● AIM OF THE EXERCISE
Please reproduce word for word the rows from the very beginning up to and including the line with "ପ୍ରଧାନମନ୍ତ୍ରୀଙ୍କ".

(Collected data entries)
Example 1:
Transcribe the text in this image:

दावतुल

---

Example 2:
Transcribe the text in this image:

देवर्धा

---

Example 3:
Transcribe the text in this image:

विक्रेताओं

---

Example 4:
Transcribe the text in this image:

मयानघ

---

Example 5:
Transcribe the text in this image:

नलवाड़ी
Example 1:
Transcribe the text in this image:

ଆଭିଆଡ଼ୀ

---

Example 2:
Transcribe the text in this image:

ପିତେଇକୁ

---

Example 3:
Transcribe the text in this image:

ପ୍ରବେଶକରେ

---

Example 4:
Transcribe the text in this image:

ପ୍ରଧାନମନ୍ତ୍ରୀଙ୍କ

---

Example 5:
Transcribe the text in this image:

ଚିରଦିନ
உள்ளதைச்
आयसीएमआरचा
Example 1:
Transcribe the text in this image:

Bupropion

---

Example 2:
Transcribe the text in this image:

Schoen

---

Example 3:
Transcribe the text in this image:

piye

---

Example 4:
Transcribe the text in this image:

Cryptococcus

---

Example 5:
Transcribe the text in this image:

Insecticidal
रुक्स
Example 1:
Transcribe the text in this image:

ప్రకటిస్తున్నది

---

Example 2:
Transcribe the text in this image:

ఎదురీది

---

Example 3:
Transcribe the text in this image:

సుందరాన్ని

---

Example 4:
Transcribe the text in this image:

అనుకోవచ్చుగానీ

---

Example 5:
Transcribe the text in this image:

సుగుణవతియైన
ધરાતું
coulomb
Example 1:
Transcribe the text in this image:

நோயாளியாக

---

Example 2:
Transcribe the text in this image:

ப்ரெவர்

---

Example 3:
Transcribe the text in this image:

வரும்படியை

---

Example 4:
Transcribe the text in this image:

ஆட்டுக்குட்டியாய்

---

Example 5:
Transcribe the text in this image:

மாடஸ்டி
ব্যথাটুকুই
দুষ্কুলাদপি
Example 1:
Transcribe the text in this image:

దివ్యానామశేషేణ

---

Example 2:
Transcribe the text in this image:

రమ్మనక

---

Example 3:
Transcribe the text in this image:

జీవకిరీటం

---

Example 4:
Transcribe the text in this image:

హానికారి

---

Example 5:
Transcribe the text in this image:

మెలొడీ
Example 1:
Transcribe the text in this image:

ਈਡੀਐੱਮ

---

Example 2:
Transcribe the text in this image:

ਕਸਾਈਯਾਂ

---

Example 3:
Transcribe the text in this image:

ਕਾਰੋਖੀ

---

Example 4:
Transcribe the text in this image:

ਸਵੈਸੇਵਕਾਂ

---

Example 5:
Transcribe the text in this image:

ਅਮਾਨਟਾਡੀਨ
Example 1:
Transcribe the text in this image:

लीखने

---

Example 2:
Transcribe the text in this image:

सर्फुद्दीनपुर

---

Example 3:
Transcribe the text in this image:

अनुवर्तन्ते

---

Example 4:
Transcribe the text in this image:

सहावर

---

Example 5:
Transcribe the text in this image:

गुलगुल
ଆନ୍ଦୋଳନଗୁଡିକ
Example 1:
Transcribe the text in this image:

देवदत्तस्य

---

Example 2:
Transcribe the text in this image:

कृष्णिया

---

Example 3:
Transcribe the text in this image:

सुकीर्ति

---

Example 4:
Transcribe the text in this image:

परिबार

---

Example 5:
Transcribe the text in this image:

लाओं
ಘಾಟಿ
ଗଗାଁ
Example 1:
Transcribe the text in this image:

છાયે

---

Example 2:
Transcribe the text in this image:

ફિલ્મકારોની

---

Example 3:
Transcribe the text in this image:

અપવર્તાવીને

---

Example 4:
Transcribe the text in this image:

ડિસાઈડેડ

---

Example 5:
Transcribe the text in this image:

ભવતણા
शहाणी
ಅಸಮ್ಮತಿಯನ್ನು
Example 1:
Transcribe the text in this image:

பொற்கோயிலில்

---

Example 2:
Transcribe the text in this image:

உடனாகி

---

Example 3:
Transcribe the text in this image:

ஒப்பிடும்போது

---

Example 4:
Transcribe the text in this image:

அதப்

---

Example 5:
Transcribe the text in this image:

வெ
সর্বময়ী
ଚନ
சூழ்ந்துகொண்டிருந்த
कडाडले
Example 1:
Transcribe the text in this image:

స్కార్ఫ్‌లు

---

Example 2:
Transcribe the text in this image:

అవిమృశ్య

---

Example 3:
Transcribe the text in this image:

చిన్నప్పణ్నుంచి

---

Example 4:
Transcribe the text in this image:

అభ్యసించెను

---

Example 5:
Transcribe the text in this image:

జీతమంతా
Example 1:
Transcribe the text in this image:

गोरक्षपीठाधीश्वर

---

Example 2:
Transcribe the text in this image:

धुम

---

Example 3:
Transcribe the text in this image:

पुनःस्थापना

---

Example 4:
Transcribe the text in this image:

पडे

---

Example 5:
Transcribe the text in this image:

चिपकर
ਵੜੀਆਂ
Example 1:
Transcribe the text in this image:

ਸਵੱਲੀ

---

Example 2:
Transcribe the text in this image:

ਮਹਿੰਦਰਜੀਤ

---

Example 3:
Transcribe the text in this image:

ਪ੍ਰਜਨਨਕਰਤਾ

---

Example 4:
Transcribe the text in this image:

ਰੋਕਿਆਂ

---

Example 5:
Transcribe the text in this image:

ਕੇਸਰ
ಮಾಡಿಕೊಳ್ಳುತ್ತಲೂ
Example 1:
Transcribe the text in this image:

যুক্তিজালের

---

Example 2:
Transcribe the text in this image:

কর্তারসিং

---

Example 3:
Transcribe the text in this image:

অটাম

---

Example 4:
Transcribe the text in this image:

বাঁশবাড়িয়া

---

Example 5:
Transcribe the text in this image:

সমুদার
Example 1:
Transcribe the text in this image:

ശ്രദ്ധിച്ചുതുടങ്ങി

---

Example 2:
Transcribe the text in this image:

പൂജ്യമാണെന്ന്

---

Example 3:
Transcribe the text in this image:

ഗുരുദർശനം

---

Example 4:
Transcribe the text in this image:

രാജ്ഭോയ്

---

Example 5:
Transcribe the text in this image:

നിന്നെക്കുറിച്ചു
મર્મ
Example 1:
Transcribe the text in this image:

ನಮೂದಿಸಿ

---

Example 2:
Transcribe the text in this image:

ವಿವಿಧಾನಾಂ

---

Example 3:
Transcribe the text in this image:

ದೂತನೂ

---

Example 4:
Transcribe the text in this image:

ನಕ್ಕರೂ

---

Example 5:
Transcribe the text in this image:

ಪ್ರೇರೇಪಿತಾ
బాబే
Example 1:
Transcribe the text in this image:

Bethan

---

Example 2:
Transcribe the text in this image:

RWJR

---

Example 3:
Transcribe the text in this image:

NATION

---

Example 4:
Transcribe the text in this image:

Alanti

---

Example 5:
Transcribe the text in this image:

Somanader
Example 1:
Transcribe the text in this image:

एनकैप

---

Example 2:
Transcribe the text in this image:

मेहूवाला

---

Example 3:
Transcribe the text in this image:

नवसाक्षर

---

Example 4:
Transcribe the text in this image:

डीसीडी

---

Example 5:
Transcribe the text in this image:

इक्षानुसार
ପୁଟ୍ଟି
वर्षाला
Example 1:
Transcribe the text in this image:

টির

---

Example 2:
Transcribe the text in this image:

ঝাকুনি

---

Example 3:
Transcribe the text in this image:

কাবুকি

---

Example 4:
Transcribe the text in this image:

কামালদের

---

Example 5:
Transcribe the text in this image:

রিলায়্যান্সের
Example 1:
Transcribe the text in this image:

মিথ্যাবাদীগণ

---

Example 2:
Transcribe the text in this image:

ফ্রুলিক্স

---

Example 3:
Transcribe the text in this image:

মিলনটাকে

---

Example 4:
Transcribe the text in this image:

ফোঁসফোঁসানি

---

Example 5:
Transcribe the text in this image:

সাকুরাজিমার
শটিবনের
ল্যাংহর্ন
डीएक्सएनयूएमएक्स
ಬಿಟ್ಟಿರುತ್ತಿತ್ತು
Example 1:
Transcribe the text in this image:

● TASK OUTPUT
Example 1:
Transcribe the text in this image:

दावतुल

---

Example 2:
Transcribe the text in this image:

देवर्धा

---

Example 3:
Transcribe the text in this image:

विक्रेताओं

---

Example 4:
Transcribe the text in this image:

मयानघ

---

Example 5:
Transcribe the text in this image:

नलवाड़ी
Example 1:
Transcribe the text in this image:

ଆଭିଆଡ଼ୀ

---

Example 2:
Transcribe the text in this image:

ପିତେଇକୁ

---

Example 3:
Transcribe the text in this image:

ପ୍ରବେଶକରେ

---

Example 4:
Transcribe the text in this image:

ପ୍ରଧାନମନ୍ତ୍ରୀଙ୍କ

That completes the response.